**Work order**: Check every line of the data below for the word "NYSE". Copy the ones that have it.

**Study material**:
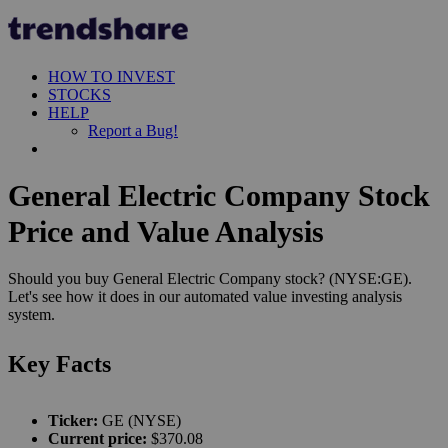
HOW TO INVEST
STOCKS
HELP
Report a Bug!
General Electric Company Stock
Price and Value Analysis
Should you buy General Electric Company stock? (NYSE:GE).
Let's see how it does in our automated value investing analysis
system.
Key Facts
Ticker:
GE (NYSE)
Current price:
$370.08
==
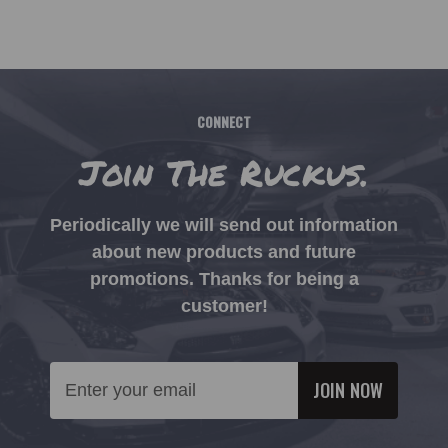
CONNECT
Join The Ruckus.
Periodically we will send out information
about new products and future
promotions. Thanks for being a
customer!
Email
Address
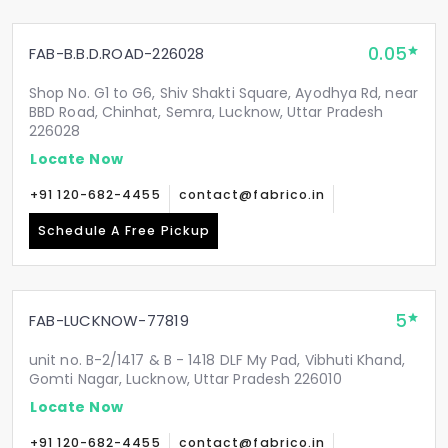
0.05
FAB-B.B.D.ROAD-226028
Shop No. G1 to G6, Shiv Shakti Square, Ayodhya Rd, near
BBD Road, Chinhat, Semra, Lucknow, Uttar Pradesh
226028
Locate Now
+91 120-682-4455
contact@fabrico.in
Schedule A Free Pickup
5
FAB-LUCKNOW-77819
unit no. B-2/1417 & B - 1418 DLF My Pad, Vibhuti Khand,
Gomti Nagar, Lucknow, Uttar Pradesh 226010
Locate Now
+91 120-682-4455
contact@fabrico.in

**Answer to this task**:
Should you buy General Electric Company stock? (NYSE:GE).
GE (NYSE)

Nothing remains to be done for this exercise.